Martin Gardner dies at the age of ninety-five

I have just heard that Martin Gardner has died; he was ninety-five years old. Most of the obituaries and articles that have suddenly appeared announcing his death present him as a mathematician and puzzle master. As yet, I’ve haven’t found any that speak of him being a creative and talented magician. When he wasn’t writing directly about magic, the subject of magic still permeated most of his other writings.

Gardner knew such luminaries as Dai Vernon and Faucett Ross and was a friend to other creative card men, such as Bill Simon. One of Gardner’s books, The Encyclopaedia of Impromptu Magic, is highly regarded; Paul Daniels and other professional magicians have praised it and remarked on its usefulness in providing material for ‘on the spur of the moment’ publicity opportunities.

So while many of the articles describe Gardner as a polymath in terms of mathematics, philosophy, literature and other subjects – let’s also remember that he was just as influential in the world of magic, and as in all the subjects he wrote about, stimulated curiosity and intelligence regarding it.

Wednesday, 19 May 2010

Answer to 'Who Is It?' Competition Number 3

To my surprise, a lot of people quickly provided the correct answer. From these correct answers a name was randomly chosen 'out of a hat' and a large bar of chocolate is on it's way to Janis.

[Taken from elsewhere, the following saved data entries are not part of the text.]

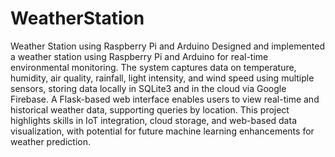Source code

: # WeatherStation
Weather Station using Raspberry Pi and Arduino
Designed and implemented a weather station using Raspberry Pi and Arduino for real-time environmental monitoring. The system captures data on temperature, humidity, air quality, rainfall, light intensity, and wind speed using multiple sensors, storing data locally in SQLite3 and in the cloud via Google Firebase. A Flask-based web interface enables users to view real-time and historical weather data, supporting queries by location. This project highlights skills in IoT integration, cloud storage, and web-based data visualization, with potential for future machine learning enhancements for weather prediction.
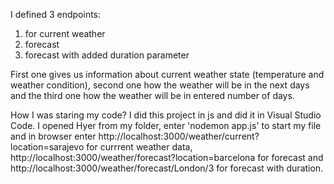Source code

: I defined 3 endpoints:
1) for current weather
2) forecast
3) forecast with added duration parameter

First one gives us information about current weather state (temperature and weather condition), second one how the weather will be in the next days and the third 
one how the weather will be in entered number of days.

How I was staring my code?
I did this project in js and did it in Visual Studio Code.
I opened Hyer from my folder, enter 'nodemon app.js' to start my file and in browser enter http://localhost:3000/weather/current?location=sarajevo for currrent
weather data, http://localhost:3000/weather/forecast?location=barcelona for forecast and http://localhost:3000/weather/forecast/London/3 for forecast with duration.
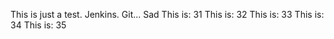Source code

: This is just a test. Jenkins. Git... Sad
This is: 31
This is: 32
This is: 33
This is: 34
This is: 35

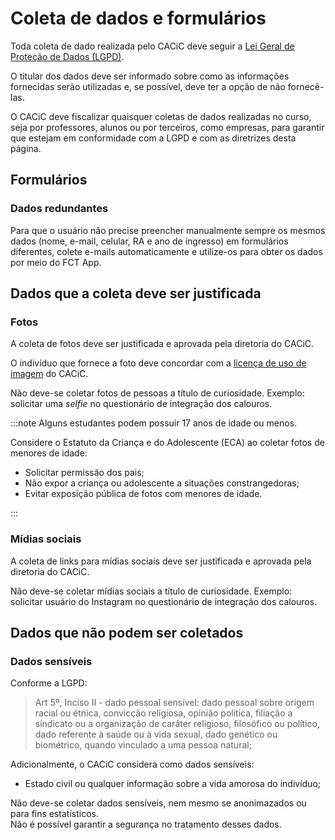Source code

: # Coleta de dados e formulários

Toda coleta de dado realizada pelo CACiC deve seguir a [Lei Geral de Proteção de Dados (LGPD)](https://www.planalto.gov.br/ccivil_03/_ato2015-2018/2018/lei/l13709.htm).

O titular dos dados deve ser informado sobre como as informações fornecidas serão utilizadas e, se possível, deve ter a opção de não fornecê-las.

O CACiC deve fiscalizar quaisquer coletas de dados realizadas no curso, seja por professores, alunos ou por terceiros, como empresas, para garantir que estejam em conformidade com a LGPD e com as diretrizes desta página.

## Formulários

### Dados redundantes

Para que o usuário não precise preencher manualmente sempre os mesmos dados (nome, e-mail, celular, RA e ano de ingresso) em formulários diferentes, colete e-mails automaticamente e utilize-os para obter os dados por meio do FCT App.

## Dados que a coleta deve ser justificada

### Fotos

A coleta de fotos deve ser justificada e aprovada pela diretoria do CACiC.

O indivíduo que fornece a foto deve concordar com a [licença de uso de imagem](https://cacic.dev.br/kb/CACiC/Legal/Licen%C3%A7a%20de%20uso%20de%20imagem) do CACiC.

Não deve-se coletar fotos de pessoas a título de curiosidade. Exemplo: solicitar uma _selfie_ no questionário de integração dos calouros.

:::note
Alguns estudantes podem possuir 17 anos de idade ou menos.

Considere o Estatuto da Criança e do Adolescente (ECA) ao coletar fotos de menores de idade:

- Solicitar permissão dos pais;
- Não expor a criança ou adolescente a situações constrangedoras;
- Evitar exposição pública de fotos com menores de idade.

:::

### Mídias sociais

A coleta de links para mídias sociais deve ser justificada e aprovada pela diretoria do CACiC.

Não deve-se coletar mídias sociais a título de curiosidade. Exemplo: solicitar usuário do Instagram no questionário de integração dos calouros.

## Dados que não podem ser coletados

### Dados sensíveis

Conforme a LGPD:

> Art 5º, Inciso II - dado pessoal sensível: dado pessoal sobre origem racial ou étnica, convicção religiosa, opinião política, filiação a sindicato ou a organização de caráter religioso, filosófico ou político, dado referente à saúde ou à vida sexual, dado genético ou biométrico, quando vinculado a uma pessoa natural;

Adicionalmente, o CACiC considera como dados sensíveis:

- Estado civil ou qualquer informação sobre a vida amorosa do indivíduo;

Não deve-se coletar dados sensíveis, nem mesmo se anonimazados ou para fins estatísticos.  
Não é possível garantir a segurança no tratamento desses dados.
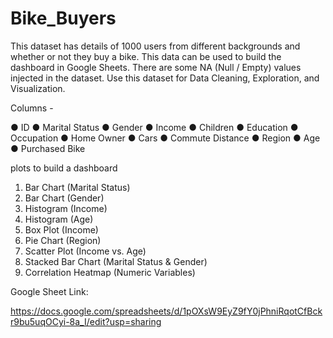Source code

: # Bike_Buyers
This dataset has details of 1000 users from different backgrounds and whether or not they buy a bike. This data can be used to build the dashboard in Google Sheets. There are some NA (Null / Empty) values injected in the dataset. Use this dataset for Data Cleaning, Exploration, and Visualization.

Columns -

●	ID ●	Marital Status ●	Gender ●	Income ●	Children ●	Education ●	Occupation ●	Home Owner ●	Cars ●	Commute Distance ●	Region ●	Age ●	Purchased Bike

plots to build a dashboard
1. Bar Chart (Marital Status)
2. Bar Chart (Gender)
3. Histogram (Income)
4. Histogram (Age)
5. Box Plot (Income)
6. Pie Chart (Region)
7. Scatter Plot (Income vs. Age)
8. Stacked Bar Chart (Marital Status & Gender)
9. Correlation Heatmap (Numeric Variables)

Google Sheet Link:
  
   https://docs.google.com/spreadsheets/d/1pOXsW9EyZ9fY0jPhniRqotCfBckr9bu5uqOCyi-8a_I/edit?usp=sharing
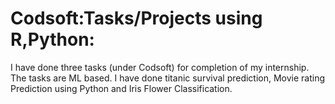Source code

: # Codsoft:Tasks/Projects using R,Python:
I have done three tasks (under Codsoft) for completion of my internship. The tasks are ML based. I have done titanic survival prediction, Movie rating Prediction using Python and Iris Flower Classification.
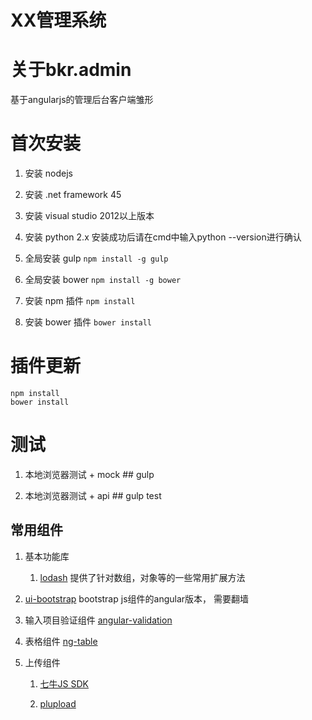 # XX管理系统 #


# 关于bkr.admin #
基于angularjs的管理后台客户端雏形

# 首次安装 #
1. 安装 nodejs

1. 安装 .net framework 45

1. 安装 visual studio 2012以上版本

1. 安装 python 2.x
   安装成功后请在cmd中输入python --version进行确认

1. 全局安装 gulp
	`npm install -g gulp`

1. 全局安装 bower
	`npm install -g bower`

1. 安装 npm 插件
	`npm install`

1. 安装 bower 插件
	`bower install`

# 插件更新 #
    npm install
	bower install

# 测试 #
1. 本地浏览器测试 + mock ##
    gulp

1. 本地浏览器测试 + api ##
    gulp test

## 常用组件 ##
1. 基本功能库
	1. [lodash](https://lodash.com/)
		提供了针对数组，对象等的一些常用扩展方法

1. [ui-bootstrap](https://angular-ui.github.io/bootstrap/)
	bootstrap js组件的angular版本， 需要翻墙

1. 输入项目验证组件
	[angular-validation](https://github.com/huei90/angular-validation)

1. 表格组件
	[ng-table](https://github.com/esvit/ng-table)

1. 上传组件
	1. [七牛JS SDK](http://developer.qiniu.com/code/v6/sdk/javascript.html)

	1. [plupload](http://www.plupload.com/)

The answer is R. Paul Wilson, one of the stars of BBC's The Real Hustle. In the film Shade, he plays Mr. Andrews and is seen only briefly. The film is full of references to card magic (see the review in the latest issue of The LaBaL for full details) and begins and ends with a shot of a pair of hands displaying sleight of hand with playing cards. The film itself is not award winning material but worth a look for people with an interest in the history of card magic for a game of 'spot the reference' in terms of character's names, etc.

Friday, 14 May 2010

Who Is It? Competition number 3

I've decided to make this a difficult one. No picture clue this time; it's all down to your knowledge of British television magicians. He appeared, fleetingly but instantly recognizable, in the film Shade - which is about card players and con men. His name didn't appear in the end credits. If any British magician was going to advise on and appear in this type of film, it would be him. Those are all the clues that you are going to get. A real toughy, this one.

On other matters, I haven't commented on the election because there has been an overdose of the subject in every form of media. Now that we finally know the result here is my only comment:
Welcome to Britain's new sitcom: Dick and Dom in Da House.

Let's hope we laugh more than we cry.